Nikolas Xiros, a professor of marine engineering at the University of New Orleans, said it would be highly unlikely that the transponder data for a ship, which works through a global network called the Automatic Identification System, would be off by several thousand feet.

"AIS transporters are very accurate and the whole system is also very accurate," Xiros said after reviewing the location track for Rotterdam Express. "I think probably the ship moved, that's what I think. And with the anchor down, which was a big problem."

Xiros, who has spent more than two decades teaching marine navigation and electronics to future ship captains and crew, said the only alternative explanation he could think of was that either someone had hacked the AIS system to make the Rotterdam Express appear to move or that the ship's transmitter somehow became unfastened from its mast, fell in the water and drifted away before being retrieved by the crew, only to have it come unfastened two more times.

Xiros said he could provide no reasonable explanation for why the ship might have moved so far off its assigned station. Records show relatively calm weather and seas during the days in question. 

"There is a series of peculiar things and all that need to be explained," Xiros said. "It may very well be some kind of an accident, but not necessarily a human error. We will have to see. But . I think he most probable explanation is the ship with anchor down moved both back and forth and possibly caused damage to the pipeline." 

If a ship's anchor were to become entangled with an underwater obstacle such as a communications cable or petroleum pipeline, the operator is required by federal law to notify the Coast Guard. The locations and movements of ships are also regularly monitored by both the AIS system and radar, according to the Coast Guard. 

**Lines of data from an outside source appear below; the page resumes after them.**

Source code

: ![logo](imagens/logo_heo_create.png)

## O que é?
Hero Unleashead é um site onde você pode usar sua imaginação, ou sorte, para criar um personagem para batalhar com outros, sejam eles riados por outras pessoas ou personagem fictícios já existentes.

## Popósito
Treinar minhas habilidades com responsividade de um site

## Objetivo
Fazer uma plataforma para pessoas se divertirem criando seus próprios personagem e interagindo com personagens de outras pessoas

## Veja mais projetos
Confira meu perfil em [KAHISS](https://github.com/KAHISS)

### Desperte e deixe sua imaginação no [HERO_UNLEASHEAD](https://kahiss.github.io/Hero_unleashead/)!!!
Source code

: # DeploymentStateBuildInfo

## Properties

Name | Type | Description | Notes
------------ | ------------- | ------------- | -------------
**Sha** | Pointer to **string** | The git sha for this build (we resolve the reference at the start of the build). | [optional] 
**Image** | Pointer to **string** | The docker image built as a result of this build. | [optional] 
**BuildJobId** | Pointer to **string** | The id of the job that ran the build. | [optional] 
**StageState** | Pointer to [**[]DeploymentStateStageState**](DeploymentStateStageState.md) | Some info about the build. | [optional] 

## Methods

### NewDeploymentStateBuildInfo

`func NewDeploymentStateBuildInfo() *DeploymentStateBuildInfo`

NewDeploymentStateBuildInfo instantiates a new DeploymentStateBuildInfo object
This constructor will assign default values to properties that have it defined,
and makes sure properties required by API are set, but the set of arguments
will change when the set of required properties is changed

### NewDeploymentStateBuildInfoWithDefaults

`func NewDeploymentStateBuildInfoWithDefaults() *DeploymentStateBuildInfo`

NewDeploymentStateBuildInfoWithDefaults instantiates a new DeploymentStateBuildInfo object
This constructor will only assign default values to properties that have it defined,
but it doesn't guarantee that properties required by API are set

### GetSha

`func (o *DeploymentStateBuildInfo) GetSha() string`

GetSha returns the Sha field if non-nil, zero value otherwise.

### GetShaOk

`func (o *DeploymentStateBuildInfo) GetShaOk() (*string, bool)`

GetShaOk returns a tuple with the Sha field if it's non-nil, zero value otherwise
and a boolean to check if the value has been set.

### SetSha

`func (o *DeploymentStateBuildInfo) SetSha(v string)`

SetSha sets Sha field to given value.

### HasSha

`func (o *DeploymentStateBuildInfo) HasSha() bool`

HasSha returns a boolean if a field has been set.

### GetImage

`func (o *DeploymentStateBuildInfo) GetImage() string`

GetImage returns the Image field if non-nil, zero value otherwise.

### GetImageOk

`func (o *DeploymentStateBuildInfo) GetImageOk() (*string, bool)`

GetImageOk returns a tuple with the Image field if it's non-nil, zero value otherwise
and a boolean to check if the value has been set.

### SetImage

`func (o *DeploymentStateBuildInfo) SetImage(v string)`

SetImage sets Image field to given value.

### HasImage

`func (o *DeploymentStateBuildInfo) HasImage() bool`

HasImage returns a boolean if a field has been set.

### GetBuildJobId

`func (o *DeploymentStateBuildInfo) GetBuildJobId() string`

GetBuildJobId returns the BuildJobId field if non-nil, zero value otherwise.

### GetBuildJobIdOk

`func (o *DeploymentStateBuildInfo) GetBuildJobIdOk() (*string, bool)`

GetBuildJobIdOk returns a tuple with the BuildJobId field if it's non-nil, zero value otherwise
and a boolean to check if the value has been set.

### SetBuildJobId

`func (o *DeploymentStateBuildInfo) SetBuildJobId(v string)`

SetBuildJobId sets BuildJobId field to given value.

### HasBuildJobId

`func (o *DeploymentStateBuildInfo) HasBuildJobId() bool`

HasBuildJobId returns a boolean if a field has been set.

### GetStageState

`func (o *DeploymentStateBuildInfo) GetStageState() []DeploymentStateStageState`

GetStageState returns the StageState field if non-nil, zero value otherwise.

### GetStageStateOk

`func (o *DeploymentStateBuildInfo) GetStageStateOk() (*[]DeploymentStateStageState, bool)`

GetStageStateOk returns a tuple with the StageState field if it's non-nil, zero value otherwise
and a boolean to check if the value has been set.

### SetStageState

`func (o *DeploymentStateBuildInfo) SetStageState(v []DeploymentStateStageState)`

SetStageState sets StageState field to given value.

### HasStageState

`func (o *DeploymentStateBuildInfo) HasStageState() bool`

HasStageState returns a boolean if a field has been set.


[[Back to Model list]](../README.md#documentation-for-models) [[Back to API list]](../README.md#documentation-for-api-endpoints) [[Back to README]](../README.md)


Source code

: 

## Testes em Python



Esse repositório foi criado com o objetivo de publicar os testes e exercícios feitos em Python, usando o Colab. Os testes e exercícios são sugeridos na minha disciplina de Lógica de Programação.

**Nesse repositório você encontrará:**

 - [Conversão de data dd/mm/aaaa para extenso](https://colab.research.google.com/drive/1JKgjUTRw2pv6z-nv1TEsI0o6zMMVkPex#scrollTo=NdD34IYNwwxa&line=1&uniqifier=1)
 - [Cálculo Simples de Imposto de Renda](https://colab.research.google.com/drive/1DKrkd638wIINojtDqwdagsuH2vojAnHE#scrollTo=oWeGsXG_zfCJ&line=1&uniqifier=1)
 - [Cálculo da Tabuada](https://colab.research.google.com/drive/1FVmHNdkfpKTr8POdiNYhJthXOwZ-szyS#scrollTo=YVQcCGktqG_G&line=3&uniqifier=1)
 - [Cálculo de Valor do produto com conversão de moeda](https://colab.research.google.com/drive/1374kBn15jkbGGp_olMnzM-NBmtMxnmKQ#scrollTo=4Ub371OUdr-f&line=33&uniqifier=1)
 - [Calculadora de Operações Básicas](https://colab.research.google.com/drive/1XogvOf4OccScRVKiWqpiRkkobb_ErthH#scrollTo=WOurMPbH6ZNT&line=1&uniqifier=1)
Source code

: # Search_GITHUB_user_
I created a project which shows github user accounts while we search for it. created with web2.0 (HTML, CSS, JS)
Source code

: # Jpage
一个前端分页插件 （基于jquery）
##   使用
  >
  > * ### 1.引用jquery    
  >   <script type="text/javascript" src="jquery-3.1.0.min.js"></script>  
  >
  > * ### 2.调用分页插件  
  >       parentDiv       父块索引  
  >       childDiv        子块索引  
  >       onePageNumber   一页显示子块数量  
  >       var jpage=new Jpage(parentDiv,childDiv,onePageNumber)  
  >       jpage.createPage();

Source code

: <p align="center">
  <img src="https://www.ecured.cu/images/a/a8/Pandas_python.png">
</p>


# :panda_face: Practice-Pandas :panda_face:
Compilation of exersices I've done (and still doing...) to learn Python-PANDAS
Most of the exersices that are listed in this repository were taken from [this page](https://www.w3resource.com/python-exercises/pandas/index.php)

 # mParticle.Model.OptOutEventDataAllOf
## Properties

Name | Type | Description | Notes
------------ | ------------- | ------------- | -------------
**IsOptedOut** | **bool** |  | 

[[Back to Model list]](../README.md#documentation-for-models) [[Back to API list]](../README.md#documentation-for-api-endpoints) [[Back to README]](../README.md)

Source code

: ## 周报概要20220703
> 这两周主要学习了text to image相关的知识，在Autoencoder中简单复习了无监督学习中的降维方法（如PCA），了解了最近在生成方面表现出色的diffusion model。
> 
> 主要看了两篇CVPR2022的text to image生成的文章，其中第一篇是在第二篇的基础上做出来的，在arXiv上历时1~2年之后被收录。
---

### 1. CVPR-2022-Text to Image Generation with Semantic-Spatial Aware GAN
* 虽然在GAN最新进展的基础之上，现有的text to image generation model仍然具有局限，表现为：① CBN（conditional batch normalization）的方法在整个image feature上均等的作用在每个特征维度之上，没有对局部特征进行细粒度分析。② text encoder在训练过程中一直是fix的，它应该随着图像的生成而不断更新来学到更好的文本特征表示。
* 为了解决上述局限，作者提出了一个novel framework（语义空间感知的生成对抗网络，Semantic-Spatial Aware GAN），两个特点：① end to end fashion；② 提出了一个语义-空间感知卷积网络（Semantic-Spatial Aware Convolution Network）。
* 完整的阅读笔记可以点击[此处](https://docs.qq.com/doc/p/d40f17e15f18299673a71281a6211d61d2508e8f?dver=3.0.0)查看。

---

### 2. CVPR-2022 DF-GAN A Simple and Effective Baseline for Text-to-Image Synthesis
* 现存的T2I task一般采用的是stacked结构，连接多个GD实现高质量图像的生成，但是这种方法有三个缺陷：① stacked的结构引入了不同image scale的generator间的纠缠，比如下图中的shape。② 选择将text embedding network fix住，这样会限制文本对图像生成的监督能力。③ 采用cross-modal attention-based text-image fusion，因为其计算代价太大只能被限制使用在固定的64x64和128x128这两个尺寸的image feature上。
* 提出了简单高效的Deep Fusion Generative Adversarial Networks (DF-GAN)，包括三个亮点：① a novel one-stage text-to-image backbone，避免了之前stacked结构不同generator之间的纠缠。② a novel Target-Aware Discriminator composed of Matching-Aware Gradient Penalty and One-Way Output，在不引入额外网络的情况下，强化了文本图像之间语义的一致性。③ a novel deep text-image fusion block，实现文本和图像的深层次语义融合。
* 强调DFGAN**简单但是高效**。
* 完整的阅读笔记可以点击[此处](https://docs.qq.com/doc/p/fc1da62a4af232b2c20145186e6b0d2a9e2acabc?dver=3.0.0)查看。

Xiros said if he were investigating the cause of the oil spill, he would seek to review the digital logs for both location and engine operations aboard the Rotterdam Express. 

According to MarineTraffic data, the ship left Long Beach on Monday for the Port of Oakland, where it was moored at a dock Wednesday night.

Associated Press writer Michael Blood in Los Angeles contributed to this report.